The Spokesman-Review

Coeur d’Alene has been on an impressive roll.

Since the first of the year, voters have passed bonds to finance a state-of-the-art downtown library and upgrade public safety buildings and equipment.

Developer Marshall Chesrown has a plan in the works to build a new lumber mill at Hauser and swap it to Stimson Lumber Co. for two sites on the Spokane River, one of which would be used to expand North Idaho College.

Also, the Lake City is close to landing a $29 million Kroc grant for a new community center, and developers, such as native son Duane Hagadone, are proposing high-rises on the waterfront as fast as the City Council can approve them.

After struggling through years of vacant storefronts downtown, Mayor Sandi Bloem’s administration, council members and urban renewal experts have a right to feel proud that their vision of a revitalized central business district and waterfront has taken root.

Additionally, they are wise to realize that this isn’t the time to take a break from the difficult task of guiding the growth in the urban renewal district. The city will create another problem for itself and possibly harm downtown revitalization momentum if it allows the middle- and lower-income classes to be priced out of the town’s southern neighborhoods.

Coeur d’Alene needs the multi-million-dollar condo projects proposed by Hagadone, Chesrown, John Stone and others along East Sherman Avenue, Front Avenue, The Coeur d’Alene Resort Golf Course and the Spokane River.

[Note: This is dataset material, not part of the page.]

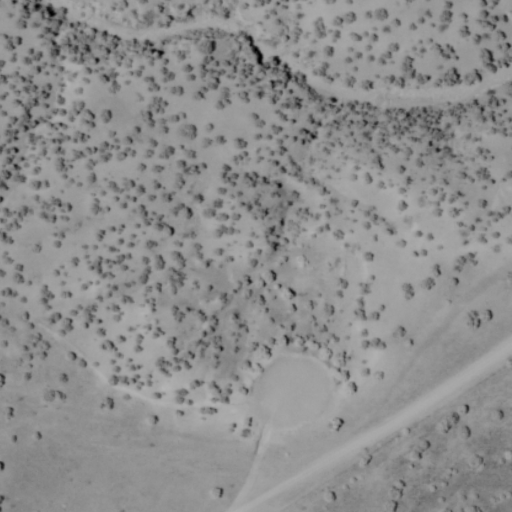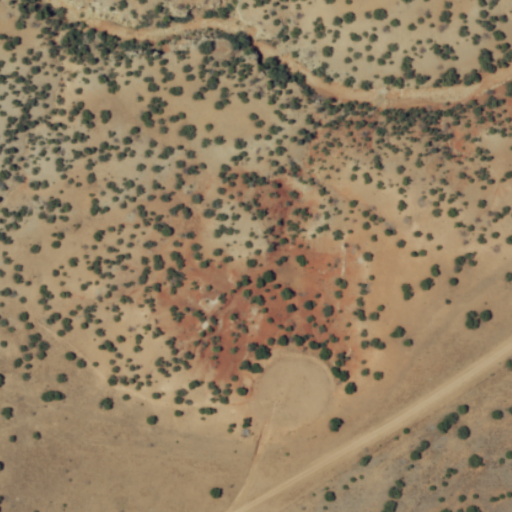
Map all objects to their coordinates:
road: (322, 420)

But it also needs a housing mix that will keep young families, seniors, college students and other socioeconomic groups in the downtown area to fill schools in the south end of town and support expanded retail offerings.

The wealthy, who can afford a $2.5 million condo on Lake Coeur d’Alene as a second or third home, aren’t going to sustain downtown businesses by themselves.

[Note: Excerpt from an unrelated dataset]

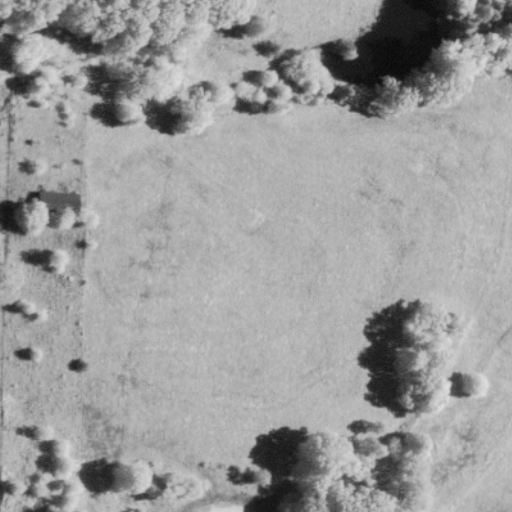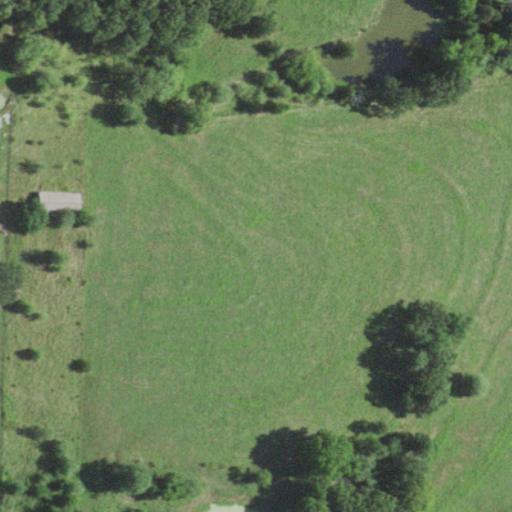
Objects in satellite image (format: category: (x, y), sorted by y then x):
building: (54, 206)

Fortunately, Mayor Bloem and other visionaries understand the need for a solid demographic mix spreading out from Sherman Avenue.

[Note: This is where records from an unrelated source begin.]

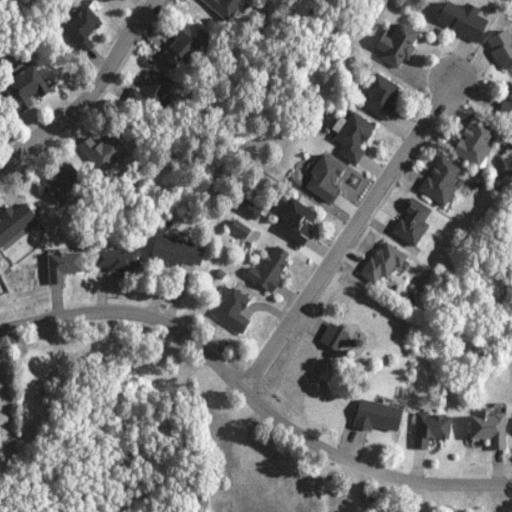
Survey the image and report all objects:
building: (219, 7)
building: (454, 19)
building: (76, 28)
building: (391, 44)
building: (498, 49)
building: (19, 89)
building: (144, 90)
building: (375, 95)
road: (93, 96)
building: (504, 104)
building: (347, 135)
building: (469, 142)
building: (99, 151)
building: (319, 179)
building: (434, 181)
building: (55, 182)
building: (246, 209)
building: (11, 220)
building: (291, 220)
building: (407, 222)
building: (234, 228)
road: (348, 238)
building: (170, 251)
building: (112, 259)
building: (379, 262)
building: (56, 266)
building: (264, 269)
building: (226, 308)
building: (329, 338)
road: (251, 399)
building: (370, 415)
building: (426, 428)
building: (484, 429)
road: (352, 488)
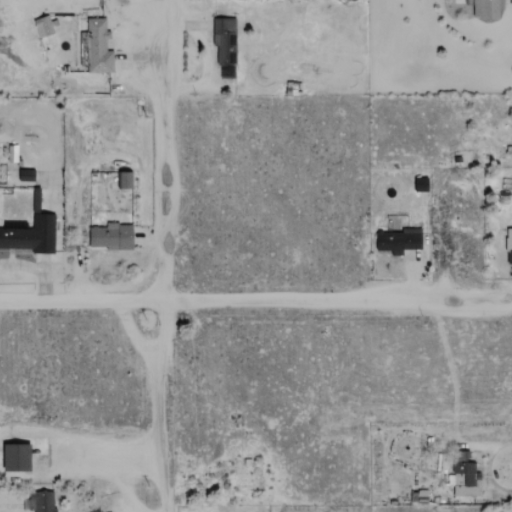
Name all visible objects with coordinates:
building: (487, 8)
building: (44, 26)
building: (225, 41)
building: (99, 46)
building: (124, 179)
building: (421, 184)
building: (37, 200)
building: (31, 235)
building: (112, 236)
building: (399, 241)
building: (509, 245)
road: (167, 256)
road: (256, 298)
building: (18, 458)
road: (494, 467)
building: (464, 475)
building: (41, 501)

“We want people who will be there to support the bakery and the hardware store,” said member Dave Patzer at an urban renewal agency meeting last week.

In preparation for more modest dwellings, the City Council has approved new zones that change densities and setback requirements for condos, townhouses and other dwellings that could transform blighted areas in Midtown into neighborhoods along the one-way Third and Fourth streets.

The urban renewal agency is also considering investing $200,000 in old-fashioned lamp posts and perennial flower beds along a four-block section of Garden Avenue, one of the few east-west arterials in the downtown area, to spruce up the area dissecting the Kootenai County Courthouse and tie in to the one-way streets.

The goal of that project is to encourage students and instructors who may decide to live in Midtown in the future to walk and bike to North Idaho College.

The downtown face of Coeur d’Alene is changing daily, for the better. It won’t be long before it becomes the place of which Mayor Bloem and others could only dream decades ago when they struggled to find consensus and funding to overhaul Sherman Avenue.

With continued careful planning to provide housing for a variety of residents, the city will achieve its long-sought goal of “saving the downtown.”